CodePudding user response:
Updated Answer
I am still not 100% certain what you want, but this should give you a good basis for doing what you want:
#!/usr/bin/env python3
from PIL import Image
import numpy as np
from skimage.morphology import dilation
# Load image - and make into Numpy array
# It is a palette image. 0=black, 1=white, 2=red
im = Image.open('start.png')
na = np.array(im)
# Make mask of white pixels - True where white
whiteMask = na==1
Image.fromarray((whiteMask*255).astype(np.uint8)).save('DEBUG-whiteMask.png')

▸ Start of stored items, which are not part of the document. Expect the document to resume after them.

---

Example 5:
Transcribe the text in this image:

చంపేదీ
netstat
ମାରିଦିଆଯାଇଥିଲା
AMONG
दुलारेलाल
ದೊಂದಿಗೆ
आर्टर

# Make mask of black pixels - True where black
blackMask = na==0
Image.fromarray((blackMask*255).astype(np.uint8)).save('DEBUG-blackMask.png')
# Footprint of structuring element for morphology
# Unused at the moment:
# footprint = np.zeros((3, 3), dtype=np.uint8)
# footprint[1, 1] = 1
# Do the morphology on blackMask
touchingBlack = dilation(blackMask, footprint=None)
# Now find pixels that are both white and touching black
resultMask = np.logical_and(whiteMask, touchingBlack)
Image.fromarray((resultMask*255).astype(np.uint8)).save('DEBUG-resultMask.png')
# Make those pixels red
na[resultMask] = 2
# Convert back into PIL Image and reinstate original palette
res = Image.fromarray(na)
res.putpalette(im.getpalette())
res.save('result.png')
It uses my "corrected" starting image from below, and produces this:
Original Answer
I'll update this answer if/when you provide a decent lossless PNG input image and clarify what you mean by "pixels touching black".
For the moment, I have "corrected" your image to just three colours:
and tried my algorithm with ImageMagick in the Terminal for expedience until we are sure what the aim is.
# Find white pixels
magick start.png -fill black opaque white white.png
# Find black pixels
magick start.png -fill white opaque black -negate black.png
# Find pixels touching black pixels
magick black.png -morphology dilate square:1 black-d.png
# Find black pixels that are both white and touching black
magick white.png black-d.png -compose darken -composite result.png
I "corrected" the original image, which was a lossy JPEG into a 3-colour PNG as follows...
First, I made a swatch of the 3 pure colours I wanted to remap the image to. I did that with ImageMagick as follows:
magick xc:red xc:black xc:white append swatch.png
That makes a tiny 3x1 image with 1 red, 1 black and 1 white pixel. Then I remapped the original image to those 3 colours with ImageMagick using:
magick original.jpg dither -remap swatch.png start.png
Then I hand-edited 6-8 stray pixels.